Long Shadows
- Author: Erin Hunter
- Cover artist: Wayne McLoughlin
- Language: English
- Series: Warriors: Power of Three
- Genre: Children's literature Fantasy novel
- Publisher: HarperCollins
- Publication date: 25 November 2008
- Publication place: United States
- Media type: Print (Hardback)
- Pages: 364
- Preceded by: Eclipse
- Followed by: Sunrise

= Long Shadows (Hunter novel) =

2008 novel by Erin Hunter

Long Shadows is a children's fantasy novel, the fifth book in Erin Hunter's Warriors: Power of Three, and was widely released on 25 November 2008. The book follows the adventures of Hollyleaf, Lionblaze, and Jayfeather.
The book has sold over 250,000 copies.

==Plot summary==
When Sol persuades almost all of ShadowClan to give up belief in StarClan, Tawnypelt takes her kits to ThunderClan, hoping to find refuge there, because she did not want to be part of a Clan that does not believe in StarClan. In hope of helping ShadowClan, Jaypaw, along with his siblings and Tawnypelt's kits, create a fake sign from StarClan to show Blackstar that StarClan is real.

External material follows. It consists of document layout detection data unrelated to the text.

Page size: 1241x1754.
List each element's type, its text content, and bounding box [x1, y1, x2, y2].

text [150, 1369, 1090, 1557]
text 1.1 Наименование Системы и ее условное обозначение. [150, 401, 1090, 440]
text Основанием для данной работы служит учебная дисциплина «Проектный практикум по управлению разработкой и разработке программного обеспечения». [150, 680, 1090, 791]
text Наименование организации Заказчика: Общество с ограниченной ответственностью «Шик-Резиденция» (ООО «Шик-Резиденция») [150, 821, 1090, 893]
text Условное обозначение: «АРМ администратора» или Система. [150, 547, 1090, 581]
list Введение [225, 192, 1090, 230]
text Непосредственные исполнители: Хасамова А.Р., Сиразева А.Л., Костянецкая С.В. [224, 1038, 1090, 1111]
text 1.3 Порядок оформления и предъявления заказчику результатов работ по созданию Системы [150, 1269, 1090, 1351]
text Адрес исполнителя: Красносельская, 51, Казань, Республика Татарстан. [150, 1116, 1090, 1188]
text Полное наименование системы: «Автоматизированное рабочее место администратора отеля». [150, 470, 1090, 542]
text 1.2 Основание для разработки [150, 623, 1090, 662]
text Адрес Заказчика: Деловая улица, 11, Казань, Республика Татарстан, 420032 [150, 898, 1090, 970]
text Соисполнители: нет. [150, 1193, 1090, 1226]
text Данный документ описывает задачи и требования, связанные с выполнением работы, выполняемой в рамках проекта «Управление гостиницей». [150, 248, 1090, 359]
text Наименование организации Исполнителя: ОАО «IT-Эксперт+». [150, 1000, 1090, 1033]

Blackstar is not convinced until the fake sign turns real when StarClan cats Raggedstar and Runningnose appear, and tell Blackstar to get rid of Sol.

A greencough outbreak begins in ThunderClan, and the Clan is short of the remedy, catmint. Jaypaw has a dream telling him there is a fresh supply in WindClan territory. Jaypaw asks Lionblaze to fetch the catmint. He gets the catmint and gives it to Jaypaw, but not without a tense encounter with his former friend Heathertail. Soon the Clan is healed and Jaypaw finally receives his full medicine cat name, Jayfeather.

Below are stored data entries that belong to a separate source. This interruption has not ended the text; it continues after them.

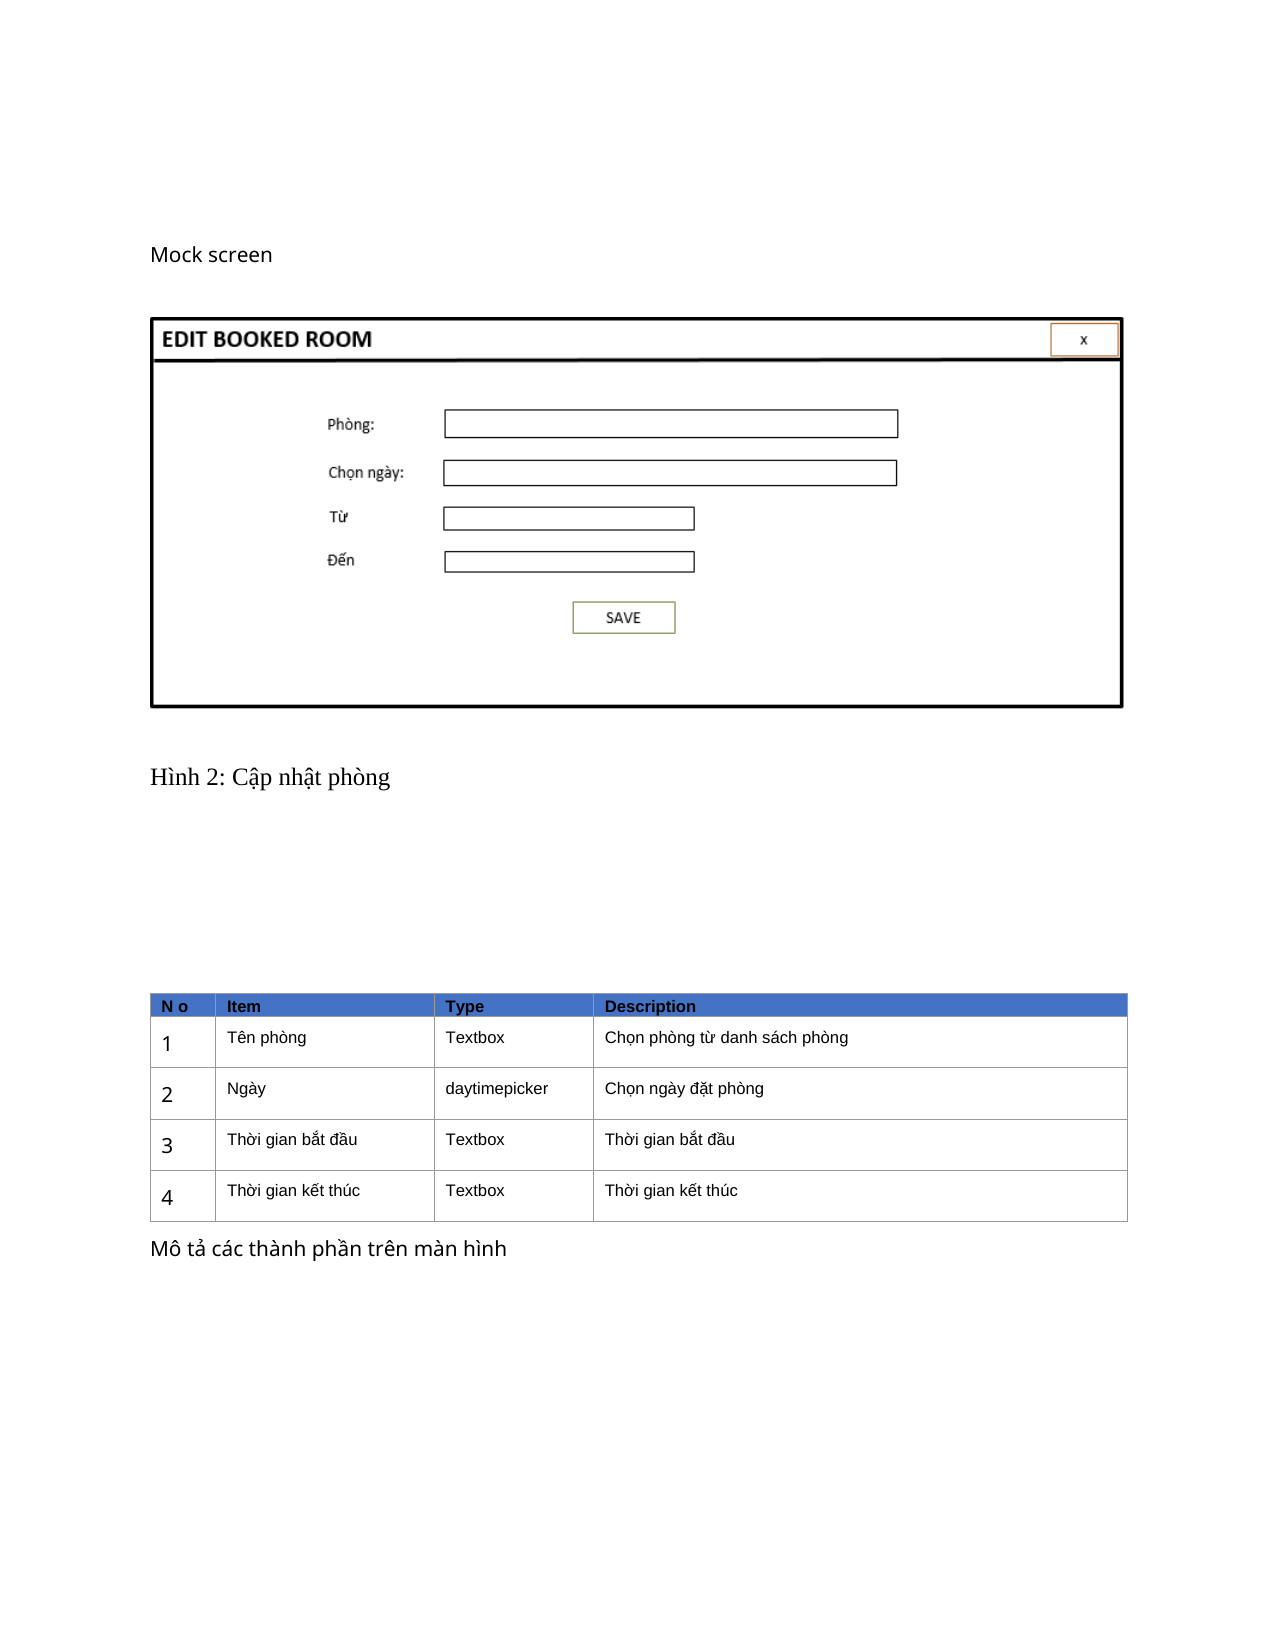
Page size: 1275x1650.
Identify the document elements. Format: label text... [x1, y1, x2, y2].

table_header Type [435, 994, 593, 1016]
table_cell Thời gian bắt đầu [594, 1120, 1127, 1170]
table_cell Textbox [435, 1171, 593, 1221]
table_cell Chọn ngày đặt phòng [594, 1068, 1127, 1118]
table_cell 3 [151, 1120, 215, 1170]
table_cell Textbox [435, 1120, 593, 1170]
picture [150, 317, 1125, 712]
table_cell 4 [151, 1171, 215, 1221]
table_header N o [151, 994, 215, 1016]
table_cell Ngày [216, 1068, 434, 1118]
table_cell Chọn phòng từ danh sách phòng [594, 1017, 1127, 1067]
table_cell 2 [151, 1068, 215, 1118]
table_header Item [216, 994, 434, 1016]
table_cell daytimepicker [435, 1068, 593, 1118]
table_cell Textbox [435, 1017, 593, 1067]
table_cell Thời gian kết thúc [594, 1171, 1127, 1221]
table_cell Thời gian kết thúc [216, 1171, 434, 1221]
table_cell Thời gian bắt đầu [216, 1120, 434, 1170]
table_cell 1 [151, 1017, 215, 1067]
text Mock screen [150, 240, 1125, 269]
table_cell Tên phòng [216, 1017, 434, 1067]
table_header Description [594, 994, 1127, 1016]
text Mô tả các thành phần trên màn hình [150, 1234, 1125, 1262]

Later, Jayfeather has a strange dream. In his dream, he has traveled back to a time before the Clans. The lake territories are inhabited by a group of cats who loosely resemble a Clan. Jayfeather awakes as a young cat called Jay's Wing. The cats, threatened by human expansion, hold a vote to move to the mountains. Jayfeather realizes that this group of cats will become the Tribe of Rushing Water, which in turn becomes the modern Clans, so he casts the deciding vote to send the group to the mountains in order to ensure the existence of the future Clans. He then awakes back in the present time.

During a storm, the ThunderClan camp catches fire, trapping Jayfeather, Lionblaze, Hollyleaf, and Squirrelflight. Squirrelflight manages to escape and tries to save her kits, but Ashfur interferes, separating Squirrelfight and the three. Squirrelflight begs him to let them through, but Ashfur insists that he never forgave her for choosing Brambleclaw over him. He says that he will now kill her kits in another attempt to hurt her. Squirrelflight then reveals a crucial secret: they are not her biological kits. Ashfur lets the three cats live, but he threatens to tell her secret.

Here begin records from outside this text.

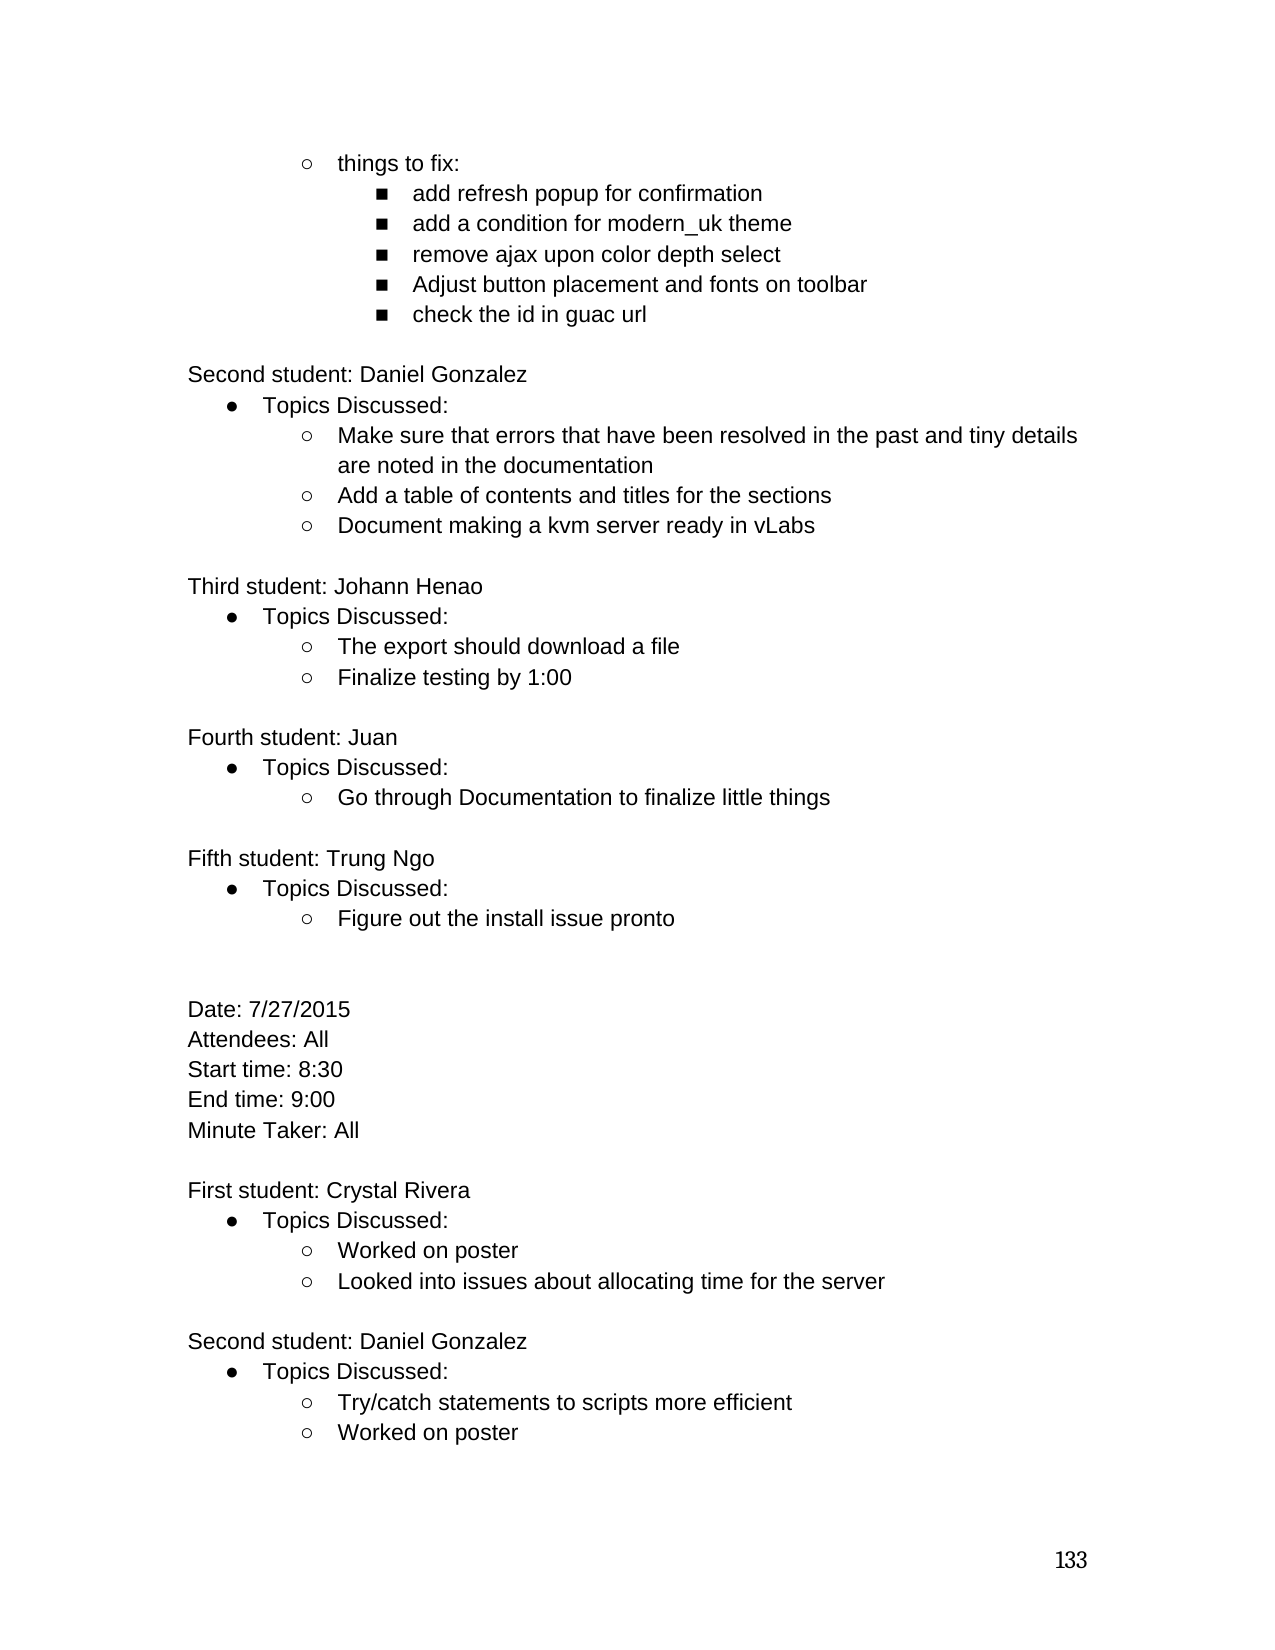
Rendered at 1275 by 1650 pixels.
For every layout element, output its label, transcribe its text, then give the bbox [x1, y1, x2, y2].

text Attendees: All [187, 1026, 1087, 1052]
list things to fix: [300, 150, 1087, 176]
list Try/catch statements to scripts more efficient [300, 1388, 1087, 1415]
list Worked on poster [300, 1419, 1087, 1445]
list Add a table of contents and titles for the sections [300, 482, 1087, 509]
list Topics Discussed: [225, 1207, 1087, 1234]
list Topics Discussed: [225, 603, 1087, 629]
list add a condition for modern_uk theme [375, 210, 1087, 237]
list Worked on poster [300, 1237, 1087, 1264]
list remove ajax upon color depth select [375, 241, 1087, 267]
list check the id in guac url [375, 301, 1087, 327]
list Figure out the install issue pronto [300, 905, 1087, 932]
text Second student: Daniel Gonzalez [187, 1328, 1087, 1354]
text Date: 7/27/2015 [187, 996, 1087, 1022]
text Second student: Daniel Gonzalez [187, 361, 1087, 388]
list Topics Discussed: [225, 392, 1087, 418]
list Make sure that errors that have been resolved in the past and tiny details are noted in the documentation [300, 422, 1087, 478]
text Third student: Johann Henao [187, 573, 1087, 599]
text Fifth student: Trung Ngo [187, 845, 1087, 871]
list Looked into issues about allocating time for the server [300, 1268, 1087, 1294]
list Finalize testing by 1:00 [300, 663, 1087, 690]
text First student: Crystal Rivera [187, 1177, 1087, 1203]
text End time: 9:00 [187, 1086, 1087, 1113]
text Minute Taker: All [187, 1117, 1087, 1143]
list Topics Discussed: [225, 754, 1087, 781]
list Adjust button placement and fonts on toolbar [375, 271, 1087, 297]
text Fourth student: Juan [187, 724, 1087, 750]
list Document making a kvm server ready in vLabs [300, 512, 1087, 539]
text Start time: 8:30 [187, 1056, 1087, 1083]
list Topics Discussed: [225, 875, 1087, 901]
list Topics Discussed: [225, 1358, 1087, 1385]
list The export should download a file [300, 633, 1087, 660]
list add refresh popup for confirmation [375, 180, 1087, 207]
list Go through Documentation to finalize little things [300, 784, 1087, 811]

The fire burns out and the camp is cleaned up. Three days before the Gathering, Ashfur asks Firestar if he can go. Hollyleaf, Lionblaze, Jayfeather, and Squirrelflight are worried that he is going to publicly announce their secret. Between then and the day of the Gathering, the three warn Ashfur that he will regret it if he reveals the secret, but he refuses to listen to them. Right before the Gathering, the patrol of warriors going notices that Ashfur is missing, and on the way, they see Ashfur's body lying in the stream next to WindClan territory as if he had drowned. They take him back to camp and have a vigil for him. However, Leafpool notices a gash in his neck, implying he was murdered. After the Gathering, Firestar announces that Ashfur's death was unknown and suspects a cat from WindClan may have killed him. The three vow to keep the recent events involving them, Squirrelflight, and Ashfur a secret.

==Reception==
Horn Book Review said that Long Shadows moves very slowly, but that fans who have read the previous books would still enjoy it.